MOQ (Minimum Order Quantity) is the minimum number of units a manufacturer or supplier requires per purchase order. If a factory's MOQ is 500 units, they will not accept an order for 200 units.
Why suppliers set MOQs: Producing small quantities is inefficient. Machine setup, material procurement, and quality control have fixed costs. MOQ ensures the supplier covers those fixed costs and makes the order economically viable.
MOQ in Ecommerce Context
For FBA and ecommerce sellers, MOQ affects:
| Decision | How MOQ Factors In |
|---|---|
| New product launch | High MOQ means high upfront risk before demand is proven |
| SKU expansion | Low-demand variants may be hard to source if MOQ exceeds realistic sell-through |
| Cash flow | First order ties up capital equal to MOQ × unit cost |
| FBA storage | Sending MOQ units to the FC immediately can trigger storage fees if they don't sell |
Negotiating MOQ Down
MOQ is rarely fixed. Tactics to negotiate lower:
- Pay a higher unit price — suppliers often lower MOQ if you accept a lower margin per unit
- Accept longer lead time — allows the factory to batch your order with others
- Order samples first — establish the relationship before asking for volume discounts
- Consolidate SKUs — order multiple variants in one PO to hit the factory's minimum revenue target
MOQ vs.
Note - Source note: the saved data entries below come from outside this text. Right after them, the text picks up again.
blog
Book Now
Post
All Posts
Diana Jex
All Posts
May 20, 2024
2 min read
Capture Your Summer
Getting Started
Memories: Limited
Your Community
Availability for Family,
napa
Reorder Point
MOQ is a supplier constraint; reorder point (ROP) is your internal inventory signal. When stock drops to the ROP, you trigger a new PO. The quantity you order in that PO should be at least the MOQ.
Example: MOQ = 300 units. ROP = when you have 6 weeks of stock remaining. Lead time = 4 weeks. You order 300 units when 6 weeks of stock remain so the new inventory arrives before you run out.